Remark. three horizontal lines associated respectively with values 0.01 0.5 and 0.99 are added to the plot If plots is a structure the user can specify the following options conflev = vector containing horizontal lines associated with confidence levels conflevlab = scalar if it is equal 1 labels associated with horizontal lines are shown on the screen xlim = minimum and maximum on the x axis ylim = minimum and maximum on the y axis LineWidth = Line width of the trajectory of mdr in normal coordinates LineStyle = Line style of the trajectory of mle of transformation parameters LineWidthEnv = Line width of the horizontal lines Tag = tag of the plot (default is pl_mdrinv) FontSize = font size of the text labels which identify the trajectories

Example: 'plots',1

Data Types: double

Output Arguments

MDRinv —Confidence levels. Matrix

Matrix with n-m0 rows (same rows of input matrix mdr) and 3 columns:

1st col = fwd search index from m0 to n-1.

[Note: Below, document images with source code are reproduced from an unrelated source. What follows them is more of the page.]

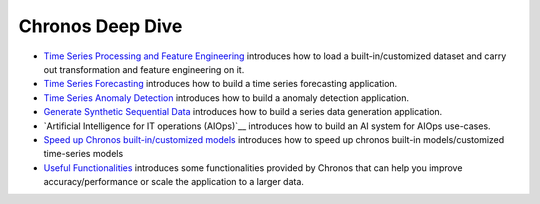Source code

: Chronos Deep Dive
=========

* `Time Series Processing and Feature Engineering <data_processing_feature_engineering.html>`__ introduces how to load a built-in/customized dataset and carry out transformation and feature engineering on it.
* `Time Series Forecasting <forecasting.html>`__ introduces how to build a time series forecasting application.
* `Time Series Anomaly Detection <anomaly_detection.html>`__ introduces how to build a anomaly detection application.
* `Generate Synthetic Sequential Data <simulation.html>`__ introduces how to build a series data generation application.
* `Artificial Intelligence for IT operations (AIOps)`__ introduces how to build an AI system for AIOps use-cases.
* `Speed up Chronos built-in/customized models <speed_up.html>`__ introduces how to speed up chronos built-in models/customized time-series models
* `Useful Functionalities <useful_functionalities.html>`__ introduces some functionalities provided by Chronos that can help you improve accuracy/performance or scale the application to a larger data.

2nd col = confidence level of each value of mdr.

3rd col = confidence level in normal coordinates: 50 conf level becomes norminv(0.50)=0; 99 conf level becomes norminv(0.99)=2.33.

Atkinson, A.C. and Riani, M. (2006), Distribution theory and simulations for tests of outliers in regression, "Journal of Computational and Graphical Statistics", Vol. 15, pp. 460-476.

Riani, M. and Atkinson, A.C. (2007), Fast calibrations of the forward search for testing multiple outliers in regression, "Advances in Data Analysis and Classification", Vol. 1, pp. 123-141.